Last updated: January 22, 2024
Place
Charles Street Jail
After refusing to pay the $5 fine for protesting Woodrow Wilson's visit to Boston in February 1919, 16 members of the National Woman's Party received a sentence of eight days at Charles Street Jail. Accounts provide mixed details on the conditions of the jail and the perspectives of the imprisoned women. The Boston City Council had declared Charles Street Jail "an unfit, inhumane structure" in 1918, yet reporters who visited the conditions of the women's section claimed, "on every side were clean white walls and high windows...the whole place was scrupulously tidy."1 Some suffragists complained of the lack of access to proper food, clothing, and facilities, while others gave positive reviews and "looked extremely cheerful."2
Despite the eight-day sentence, authorities slowly released the women, sometimes against their will, over the course of the week, when family members or anonymous citizens paid their fines. None of the sentenced suffragists completed her full sentence. These principled women have become known as the last suffragists arrested for the cause of women's suffrage in the United States.3
For more information about these protests, please visit the pages "MA Branch of the National Woman's Party" and "Pemberton Square Courthouse."
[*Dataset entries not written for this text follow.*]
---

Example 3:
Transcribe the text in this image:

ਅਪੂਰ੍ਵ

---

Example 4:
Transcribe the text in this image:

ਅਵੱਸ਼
Suffragists in Boston protesting President Wilson, possibly outside the Charles Street Jail. (Credit: Courtesy of Historic New England.)
Footnotes:
- David Arnold, “Locking Up Charles Street Jail’s Colorful Past,” The Boston Globe, June 18, 1991; James J. Kenneally, “‘I Want to Go to Jail’: The Woman’s Party Reception for President Wilson in Boston, 1919,” Historical Journal of Massachusetts 45, no. 1 (Winter 2017): 103-134.
- “Militants Think Their Jail Treatment ‘Lovely,’” The Boston Globe, February 27, 1919. Also see Kenneally’s “‘I Want to Go to Jail’” for additional description of their jail experience.
- Kenneally, “‘I Want to Go to Jail,’” 103-134.